Volume 35, Number 1, January March 2001
|Page(s)||37 - 70|
|Published online||15 August 2002|
Optimal and Near-Optimal (s,S) Inventory Policies for Levy Demand Processes
School of Operations Research and Industrial Engineering,
Cornell University, Ithaca, NY 14853, U.S.A.
Accepted: February 2001
A Levy jump process is a continuous-time, real-valued stochastic process which has independent and stationary increments, with no Brownian component. We study some of the fundamental properties of Levy jump processes and develop (s,S) inventory models for them. Of particular interest to us is the gamma-distributed Levy process, in which the demand that occurs in a fixed period of time has a gamma distribution.
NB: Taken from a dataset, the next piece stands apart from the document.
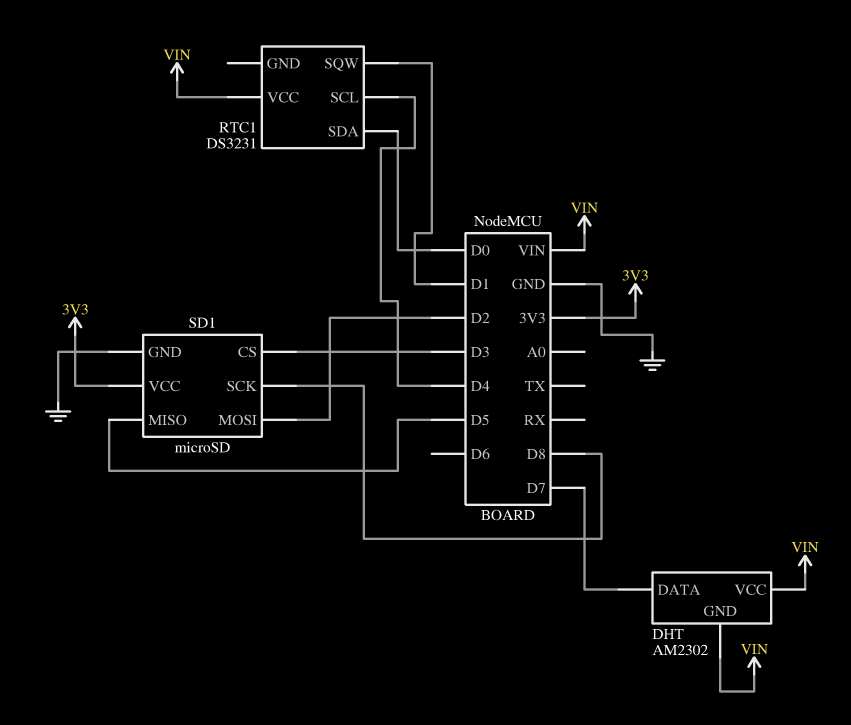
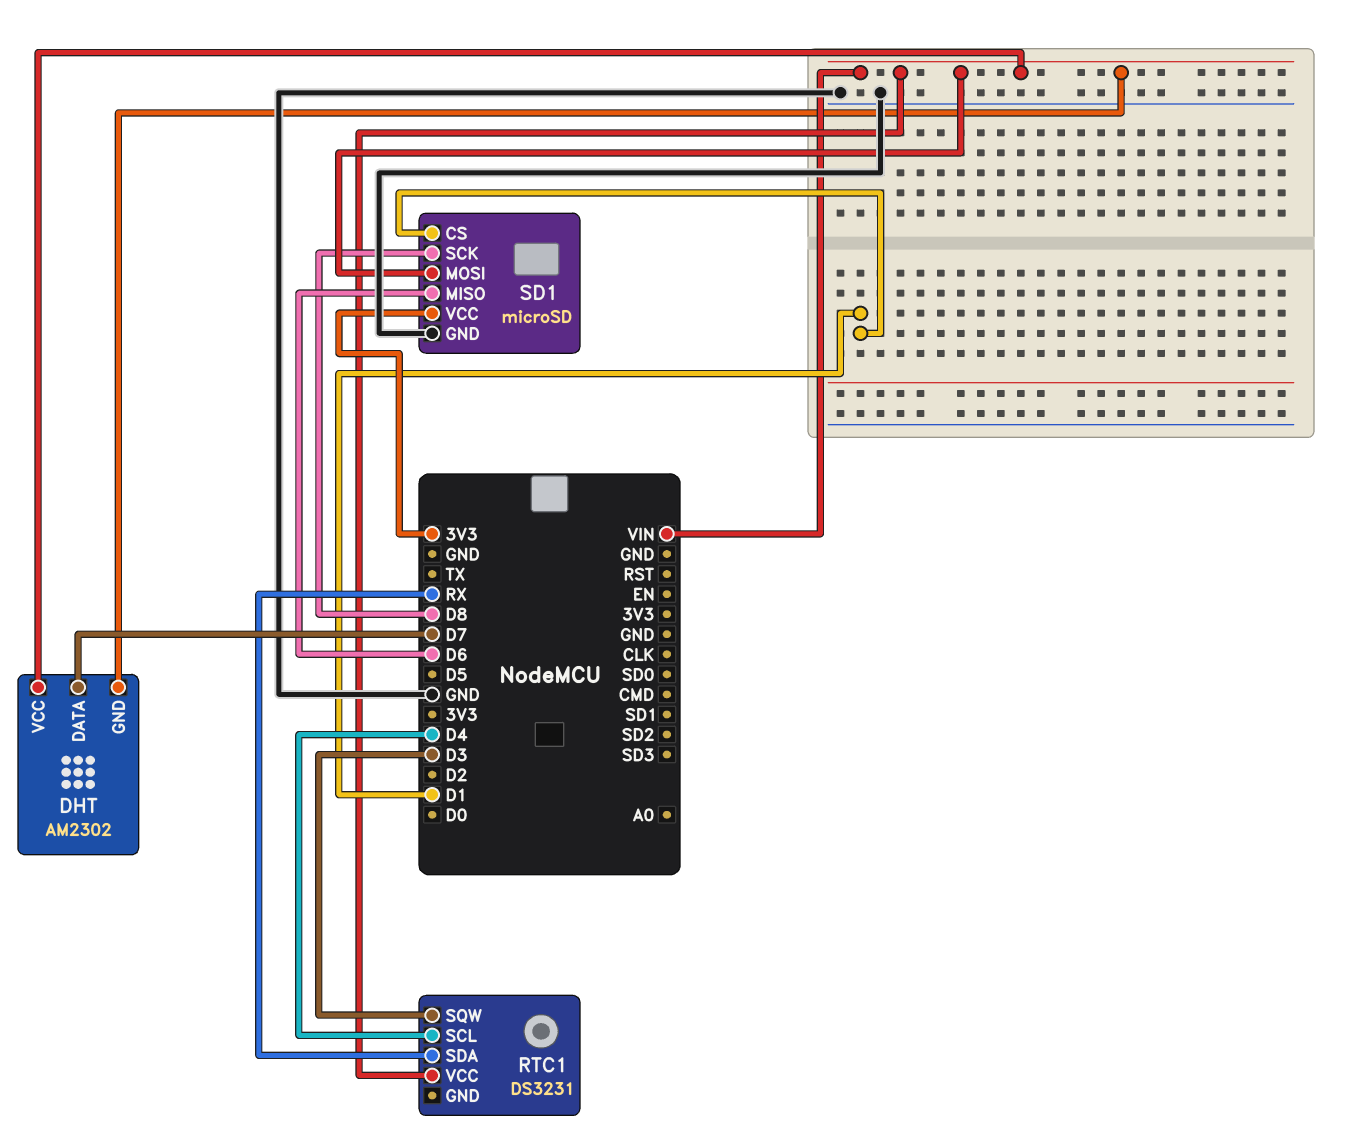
RTC1 pin SDA: D0 -> RX
RTC1 pin SQW: D1 -> D3
SD1 pin CS: D3 -> D1
SD1 pin MISO: D5 -> D6
SD1 pin MOSI: D2 -> VIN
We study the relevant properties of these processes, and we develop a quadratically convergent algorithm for finding optimal (s,S) policies. We develop a simpler heuristic policy and derive a bound on its relative cost. For the gamma-distributed Levy process this bound is 7.9% if backordering unfilled demand is at least twice as expensive as holding inventory. Most easily-computed (s,S) inventory policies assume the inventory position to be uniform and assume that there is no overshoot. Our tests indicate that these assumptions are dangerous when the coefficient of variation of the demand that occurs in the reorder interval is less than one. This is often the case for low-demand parts that experience sporadic or spiky demand. As long as the coefficient of variation of the demand that occurs in one reorder interval is at least one, and the service level is reasonably high, all of the polices we tested work very well. However even in this region it is often the case that the standard Hadley–Whitin cost function fails to have a local minimum.